# Coffee mead--Brewed or beans



## Baloo (Feb 28, 2006)

I guess it would be the same for beers? The best method is to "cold brew" the coffee in the fridge for 24 hrs. This way it cuts down on some of the more bitter qualities of the coffee that you probably don't want in your mead. I personally would add the coffee post fermentation. I would pull out a measured amount of mead (a cup, pint, quart etc.) , and add a measured amount of the coffee brew until I got the flavor I was looking for. Then all you have to do is multiply the amount to fit your batch size...then bottle.


----------



## Ben Brewcat (Oct 27, 2004)

I'm with Baloo all the way. I've certainly had some great beers with brewed coffee just poured in, but with mead's delicacy and to avoind the oils concentrate is a great way to go. I had a doodad for making it but it's just a funnel with a filter plug. From memory I think I used to add 8 cups cold water to 1 lb coarse-ground beans, sit on the counter overnight, and filter through a cotton plug.

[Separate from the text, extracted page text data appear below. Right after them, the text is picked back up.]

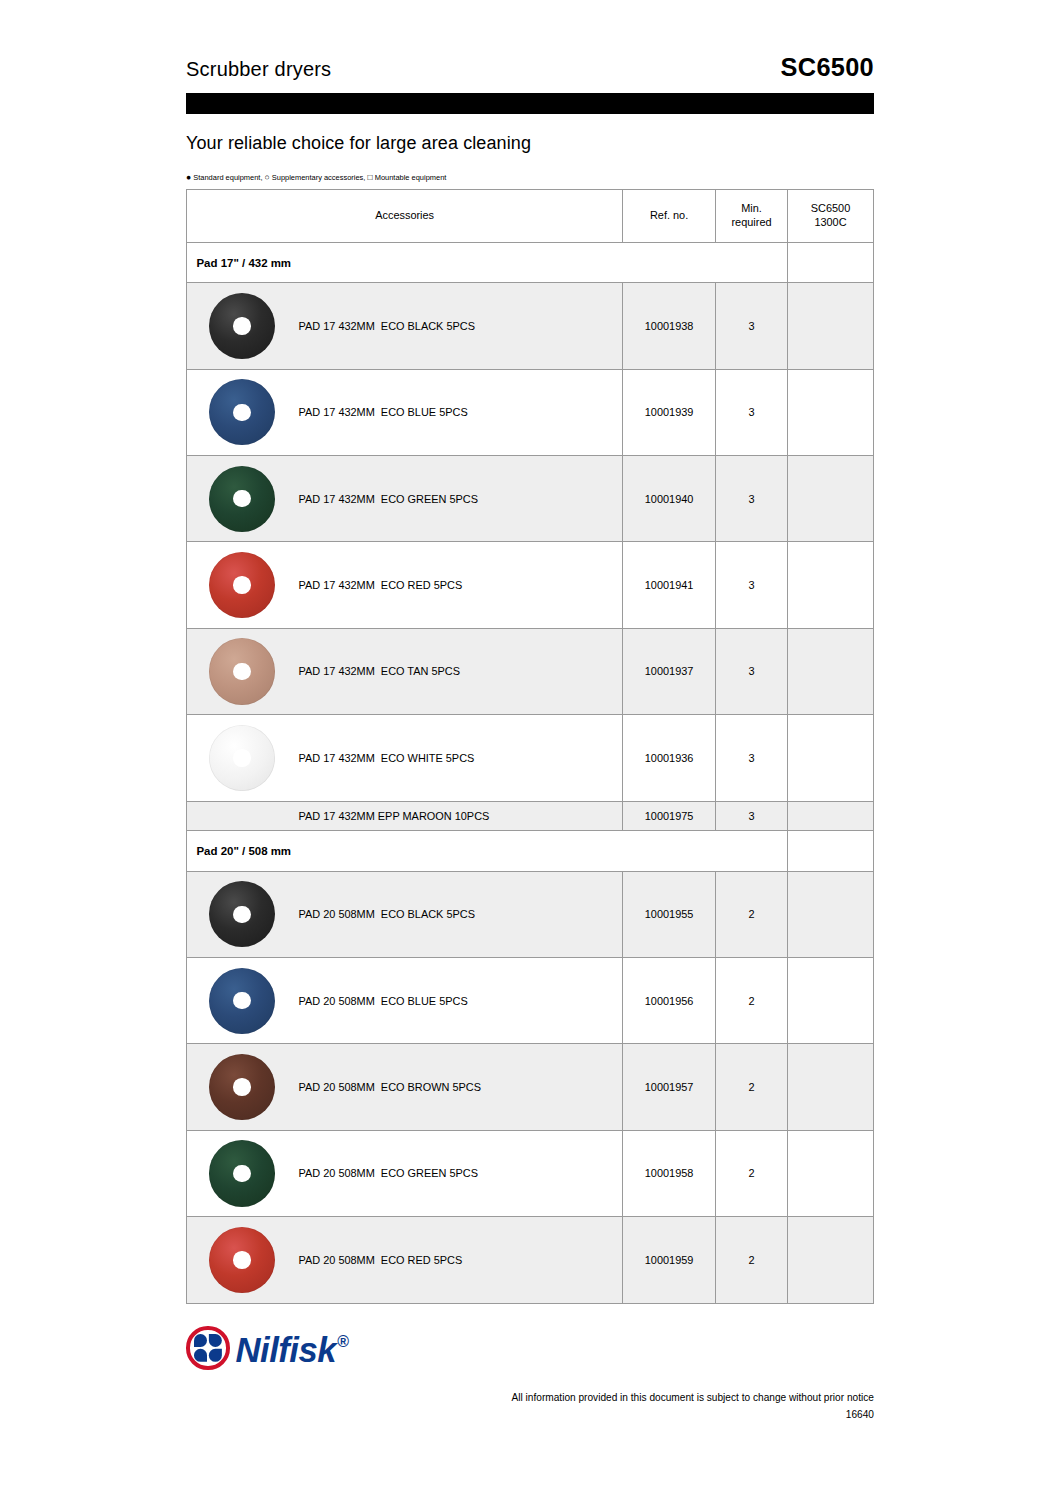Scrubber dryers
SC6500
Your reliable choice for large area cleaning
● Standard equipment, ○ Supplementary accessories, □ Mountable equipment
| Accessories | Ref. no. | Min. required | SC6500 1300C |
| --- | --- | --- | --- |
| Pad 17" / 432 mm | |
| PAD 17 432MM ECO BLACK 5PCS | 10001938 | 3 | |
| PAD 17 432MM ECO BLUE 5PCS | 10001939 | 3 | |
| PAD 17 432MM ECO GREEN 5PCS | 10001940 | 3 | |
| PAD 17 432MM ECO RED 5PCS | 10001941 | 3 | |
| PAD 17 432MM ECO TAN 5PCS | 10001937 | 3 | |
| PAD 17 432MM ECO WHITE 5PCS | 10001936 | 3 | |
| PAD 17 432MM EPP MAROON 10PCS | 10001975 | 3 | |
| Pad 20" / 508 mm | |
| PAD 20 508MM ECO BLACK 5PCS | 10001955 | 2 | |
| PAD 20 508MM ECO BLUE 5PCS | 10001956 | 2 | |
| PAD 20 508MM ECO BROWN 5PCS | 10001957 | 2 | |
| PAD 20 508MM ECO GREEN 5PCS | 10001958 | 2 | |
| PAD 20 508MM ECO RED 5PCS | 10001959 | 2 | |
Nilfisk®
All information provided in this document is subject to change without prior notice
16640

This makes a lot of coffee (a tablespoon or to taste added to boiling water makes your morning cup) so reduce if you're only flavoring with it.

Alternatively and even easier is to use a tincture such as coffee liqueur, skip Kahlua (has cream) just straight coffee liqueur. Sanitary already, just add to taste.

I like these methods for the control you get over the amount of flavor. I find that flavored meads of any kind have a narrow window of balance, they're easy to over- or under-flavor.


----------



## Jack Grimshaw (Feb 10, 2001)

Thanks for the input.Tincture it is!!


----------